Adding new features to Workhorse

GitLab Workhorse is a smart reverse proxy for GitLab. It handles long HTTP requests, such as:

  • File downloads.
  • File uploads.
  • Git pushes and pulls.
  • Git archive downloads.

Workhorse itself is not a feature, but several features in GitLab would not work efficiently without Workhorse.

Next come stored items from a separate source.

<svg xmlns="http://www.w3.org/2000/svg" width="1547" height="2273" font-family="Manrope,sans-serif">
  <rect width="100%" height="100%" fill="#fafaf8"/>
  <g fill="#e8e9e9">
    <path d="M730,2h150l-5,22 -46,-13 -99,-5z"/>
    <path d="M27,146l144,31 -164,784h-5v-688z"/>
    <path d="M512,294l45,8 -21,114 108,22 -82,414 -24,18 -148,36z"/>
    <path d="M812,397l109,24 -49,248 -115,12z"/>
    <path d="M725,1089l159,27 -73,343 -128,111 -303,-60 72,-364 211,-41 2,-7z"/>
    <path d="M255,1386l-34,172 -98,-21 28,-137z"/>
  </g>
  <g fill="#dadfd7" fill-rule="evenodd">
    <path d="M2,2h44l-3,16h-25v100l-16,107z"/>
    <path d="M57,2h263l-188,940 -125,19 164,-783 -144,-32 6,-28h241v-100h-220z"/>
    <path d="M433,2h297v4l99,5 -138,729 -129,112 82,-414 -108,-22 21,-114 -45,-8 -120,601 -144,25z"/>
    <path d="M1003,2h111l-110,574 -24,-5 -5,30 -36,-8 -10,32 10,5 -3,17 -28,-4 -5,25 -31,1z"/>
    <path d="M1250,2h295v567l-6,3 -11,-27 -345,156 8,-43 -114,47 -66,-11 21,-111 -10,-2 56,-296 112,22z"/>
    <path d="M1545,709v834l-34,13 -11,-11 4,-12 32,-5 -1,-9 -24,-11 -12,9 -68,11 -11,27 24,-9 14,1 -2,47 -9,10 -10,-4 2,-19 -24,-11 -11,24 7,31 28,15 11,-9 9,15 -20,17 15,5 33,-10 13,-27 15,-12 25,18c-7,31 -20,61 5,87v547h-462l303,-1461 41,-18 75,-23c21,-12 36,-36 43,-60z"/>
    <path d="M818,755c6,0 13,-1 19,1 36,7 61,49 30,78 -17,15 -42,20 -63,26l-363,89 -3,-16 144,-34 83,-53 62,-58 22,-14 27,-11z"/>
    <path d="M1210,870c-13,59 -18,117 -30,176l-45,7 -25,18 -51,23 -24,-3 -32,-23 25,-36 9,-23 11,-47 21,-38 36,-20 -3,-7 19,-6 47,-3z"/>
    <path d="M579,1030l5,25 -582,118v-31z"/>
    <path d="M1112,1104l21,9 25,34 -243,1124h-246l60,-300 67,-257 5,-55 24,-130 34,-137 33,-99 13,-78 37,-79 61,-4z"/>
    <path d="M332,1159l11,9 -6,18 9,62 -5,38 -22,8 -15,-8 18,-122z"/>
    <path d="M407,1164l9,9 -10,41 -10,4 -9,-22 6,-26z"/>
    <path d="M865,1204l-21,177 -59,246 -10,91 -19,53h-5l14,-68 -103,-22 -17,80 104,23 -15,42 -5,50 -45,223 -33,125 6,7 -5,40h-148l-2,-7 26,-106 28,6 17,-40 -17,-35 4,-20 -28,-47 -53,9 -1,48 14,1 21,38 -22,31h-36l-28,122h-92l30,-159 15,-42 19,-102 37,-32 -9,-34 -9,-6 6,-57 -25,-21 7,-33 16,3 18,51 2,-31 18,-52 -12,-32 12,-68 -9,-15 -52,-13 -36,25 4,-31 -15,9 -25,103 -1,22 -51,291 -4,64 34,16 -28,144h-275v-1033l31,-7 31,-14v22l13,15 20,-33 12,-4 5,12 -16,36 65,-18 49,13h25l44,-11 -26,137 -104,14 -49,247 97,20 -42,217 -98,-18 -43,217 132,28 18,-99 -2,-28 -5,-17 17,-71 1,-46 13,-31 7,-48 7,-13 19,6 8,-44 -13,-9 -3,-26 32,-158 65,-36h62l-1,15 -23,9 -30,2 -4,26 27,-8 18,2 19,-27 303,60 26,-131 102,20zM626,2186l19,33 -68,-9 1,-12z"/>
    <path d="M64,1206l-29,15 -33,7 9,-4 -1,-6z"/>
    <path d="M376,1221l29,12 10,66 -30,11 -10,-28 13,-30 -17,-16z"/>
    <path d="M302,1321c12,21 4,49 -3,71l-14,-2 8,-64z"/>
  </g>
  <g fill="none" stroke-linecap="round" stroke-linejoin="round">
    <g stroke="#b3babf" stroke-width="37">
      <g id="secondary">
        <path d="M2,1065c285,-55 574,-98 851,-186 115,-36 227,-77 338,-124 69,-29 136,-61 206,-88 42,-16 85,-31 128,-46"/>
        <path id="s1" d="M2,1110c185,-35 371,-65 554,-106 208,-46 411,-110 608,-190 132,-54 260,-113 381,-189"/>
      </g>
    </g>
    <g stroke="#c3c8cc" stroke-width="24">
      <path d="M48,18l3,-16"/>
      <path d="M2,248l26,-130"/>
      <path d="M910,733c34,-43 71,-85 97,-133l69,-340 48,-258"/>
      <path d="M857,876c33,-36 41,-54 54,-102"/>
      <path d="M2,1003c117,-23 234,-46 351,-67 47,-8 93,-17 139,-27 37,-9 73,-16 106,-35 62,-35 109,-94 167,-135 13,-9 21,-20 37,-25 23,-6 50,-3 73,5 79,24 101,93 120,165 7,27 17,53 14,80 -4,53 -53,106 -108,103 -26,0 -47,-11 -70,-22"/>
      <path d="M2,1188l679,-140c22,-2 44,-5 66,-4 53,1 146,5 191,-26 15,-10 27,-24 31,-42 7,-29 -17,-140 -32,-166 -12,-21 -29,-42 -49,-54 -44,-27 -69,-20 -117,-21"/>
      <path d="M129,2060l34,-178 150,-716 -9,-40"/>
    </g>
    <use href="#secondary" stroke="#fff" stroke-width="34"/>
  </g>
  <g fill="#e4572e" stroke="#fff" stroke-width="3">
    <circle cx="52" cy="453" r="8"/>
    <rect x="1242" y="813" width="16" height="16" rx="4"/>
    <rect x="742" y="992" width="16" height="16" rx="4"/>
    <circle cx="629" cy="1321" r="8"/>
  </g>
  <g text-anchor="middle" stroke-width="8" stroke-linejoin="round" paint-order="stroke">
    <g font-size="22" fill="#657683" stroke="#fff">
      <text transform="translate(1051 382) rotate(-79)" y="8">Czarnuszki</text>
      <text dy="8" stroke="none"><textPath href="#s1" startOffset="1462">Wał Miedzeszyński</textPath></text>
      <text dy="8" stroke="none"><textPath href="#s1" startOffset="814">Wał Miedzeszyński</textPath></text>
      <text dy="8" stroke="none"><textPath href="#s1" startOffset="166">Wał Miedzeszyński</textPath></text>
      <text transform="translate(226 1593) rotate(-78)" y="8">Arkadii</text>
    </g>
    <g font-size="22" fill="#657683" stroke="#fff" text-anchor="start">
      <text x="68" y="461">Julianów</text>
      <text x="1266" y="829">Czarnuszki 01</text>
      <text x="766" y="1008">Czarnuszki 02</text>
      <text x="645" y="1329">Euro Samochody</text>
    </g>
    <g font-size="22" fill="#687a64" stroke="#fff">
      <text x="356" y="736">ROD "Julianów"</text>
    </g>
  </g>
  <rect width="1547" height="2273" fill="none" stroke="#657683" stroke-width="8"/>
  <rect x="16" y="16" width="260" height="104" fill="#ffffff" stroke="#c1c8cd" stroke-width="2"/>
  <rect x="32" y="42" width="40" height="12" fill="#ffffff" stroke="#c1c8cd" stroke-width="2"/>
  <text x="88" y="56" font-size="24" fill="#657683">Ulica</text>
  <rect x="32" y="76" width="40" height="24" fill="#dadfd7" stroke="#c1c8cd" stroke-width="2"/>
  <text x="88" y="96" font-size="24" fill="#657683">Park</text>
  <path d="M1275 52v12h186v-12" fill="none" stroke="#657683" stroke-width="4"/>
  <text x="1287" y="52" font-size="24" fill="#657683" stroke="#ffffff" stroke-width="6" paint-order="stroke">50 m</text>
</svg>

At a first glance, Workhorse appears to be just a pipeline for processing HTTP streams to reduce the amount of logic in your Ruby on Rails controller. However, don’t treat it that way. Engineers trying to offload a feature to Workhorse often find it takes more work than originally anticipated:

  • It’s a new programming language, and only a few engineers at GitLab are Go developers.
  • Workhorse has demanding requirements:
    • It’s stateless.
    • Memory and disk usage must be kept under tight control.
    • The request should not be slowed down in the process.

Avoid adding new features

We suggest adding new features only if absolutely necessary and no other options exist. Splitting a feature between the Rails codebase and Workhorse is a deliberate choice to introduce technical debt. It adds complexity to the system, and coupling between the two components:

  • Building features using Workhorse has a considerable complexity cost, so you should prefer designs based on Rails requests and Sidekiq jobs.
  • Even when using Rails-and-Sidekiq is more work than using Rails-and-Workhorse, Rails-and-Sidekiq is easier to maintain in the long term. Workhorse is unique to GitLab, while Rails-and-Sidekiq is an industry standard.
  • For global behaviors around web requests, consider using a Rack middleware instead of Workhorse.
  • Generally speaking, use Rails-and-Workhorse only if the HTTP client expects behavior reasonable to implement in Rails, like long requests.

What are long requests?

One order of magnitude exists between Workhorse and Puma RAM usage. Having a connection open for longer than milliseconds is problematic due to the amount of RAM it monopolizes after it reaches the Ruby on Rails controller. We’ve identified two classes of long requests: data transfers and HTTP long polling. Some examples:

  • git push.
  • git pull.
  • Uploading or downloading an artifact.
  • A CI runner waiting for a new job.

With the rise of cloud-native installations, Workhorse’s feature set was extended to add object storage direct-upload. This change removed the need for the shared Network File System (NFS) drives.

If you still think we should add a new feature to Workhorse, open an issue for the Workhorse maintainers and explain:

  1. What you want to implement.
  2. Why it can’t be implemented in our Ruby codebase.

The Workhorse maintainers can help you assess the situation.